One thing is clear: Issues rooted in the delivery of healthcare are multifactorial, and they can have a significant impact on diabetes health and outcomes, so understanding them is important. Let’s define three common terms that are used within population health.

  • Health disparities are when demographic factors such as race, ethnicity, sex, age, or socioeconomic status affect an individual’s ability to achieve good health. For example, health disparities may lead to increased rates of infant mortality, obesity, cancer, or dementia.
  • Social determinants of health (SDOH) are conditions of the environment in which people are born, live, work, go to school, etc. For example, people living without access to fresh, healthy foods have an increased risk of multiple health conditions, and possibly lower life expectancies.
  • Health inequities are avoidable differences in treatment within a group of people. For example, continuous glucose monitor (CGM) and insulin pump use have been found to be lower in people of color.

What is Implicit Bias?

“As human beings, we’re built to have biases, it’s how the brain functions to make quick judgments about what’s safe and what isn’t. However, as we’ve evolved over time —those biases are a little less relevant, but we still have that hardware baked in,” said Mungmode, who went on to explain that automatic assumptions based on perception can sway provider-patient interactions. Perhaps this impacts technology recommendations or readiness for education, for example.

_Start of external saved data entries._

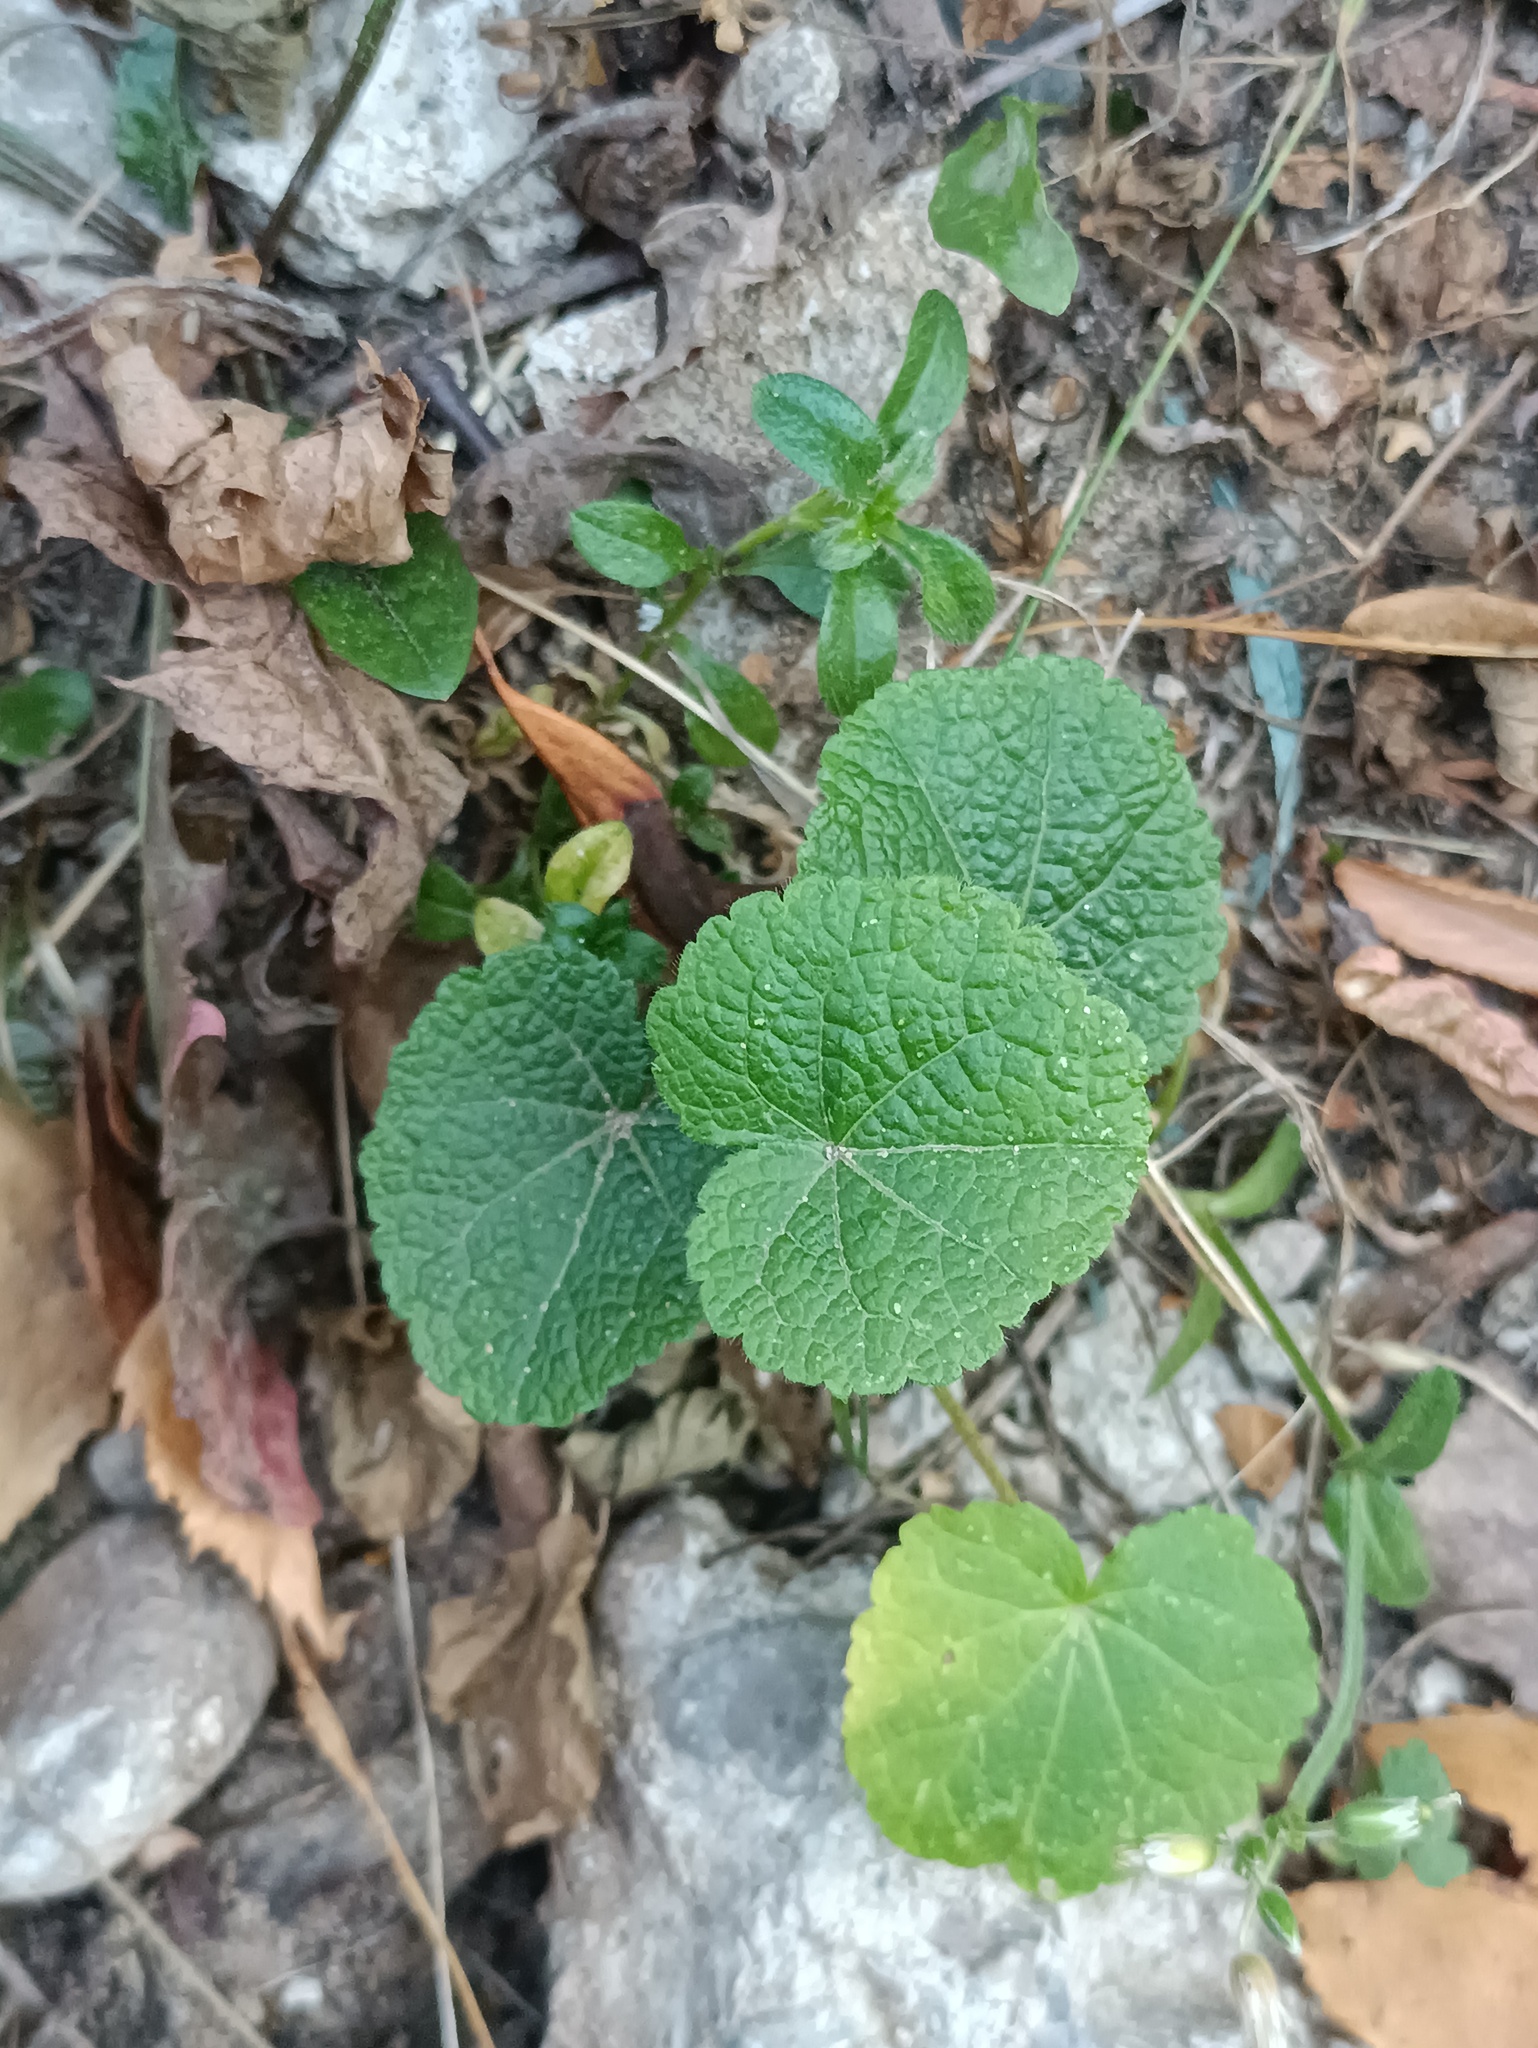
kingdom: Plantae
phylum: Tracheophyta
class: Magnoliopsida
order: Malvales
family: Malvaceae
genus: Alcea
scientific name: Alcea rosea
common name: Hollyhock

“We’re looking at tools to offer providers and standardizations in clinical practice to ensure that even when those biases exist — which they will, we’re human and we won’t necessarily remove biases — that they’re recognized and addressed, so they don’t lead to inequitable health outcomes.”

Components of T1DX-QI HEAL Program

The T1DX-QI HEAL program has a multi-pronged approach with different elements or initiatives to improve health equity. “There are multiple strategies because inequities can occur due to individual or interpersonal reasons, institutional practices and systems, and structural elements that exist in society,” explained Mungmode.

  • The T1DX-QI Pilot is focused on learning how clinics can improve their current practices to have more equitable health outcomes. Part of this pilot has been looking at provider bias in assigning CGM and pump technology; this includes interpersonal variables as well.

    This pilot began mid-year 2021, with the partnership and commitment of Medtronic, to better understand and improve health equities in people living with T1D. With seven clinical sites engaged, baseline data has been gathered to examine equity in CGM and insulin pump use, and Plan-Do-Study-Act (PDSA) cycles to reduce existing gaps in technology use. The pilot is about a year in length, so it should be complete by mid-year 2022.

  • Data analyzation is utilized to quantify, analyze, and display inequities in T1D health. T1D Exchange has access to electronic health record data from across many clinics, not just those participating in the T1DX-QI pilot. There’s also a QI Portal that clinics have access to as members of the T1DX-QI. Once they’ve data mapped with T1D Exchange, that information is transformed into aggregate measures, so they can compare trends over time and key health outcomes such as A1c and diabetes device use.

    Most importantly, it allows for benchmarking and comparison across other sites in the T1DX-QI — which can be very insightful. In terms of HEAL measures, providers can display data by race and ethnicity, aggregate the outcomes, and determine if inequities exist — and if they’re narrowing this gap through improvement measures.

  • The HEAL Advisory Committee is a group of about 20 clinical healthcare professionals committed to addressing health equity, and individuals living with T1D. This work kicked off in October 2021 and the committee is set to have quarterly meetings; they’ll provide mentoring for T1D Exchange, advise on the initiatives and how they can be pushed further ahead, and advocate for national change through shared learning.

“We established the HEAL Advisory Committee as part of our broader T1DX-QI Health Equity Strategy,“ said Osagie Ebekozien, Executive Vice President, Chief Medical Officer, T1D Exchange, “We’re honored to bring together such great leaders in the field because effectively addressing health equity is a team sport.”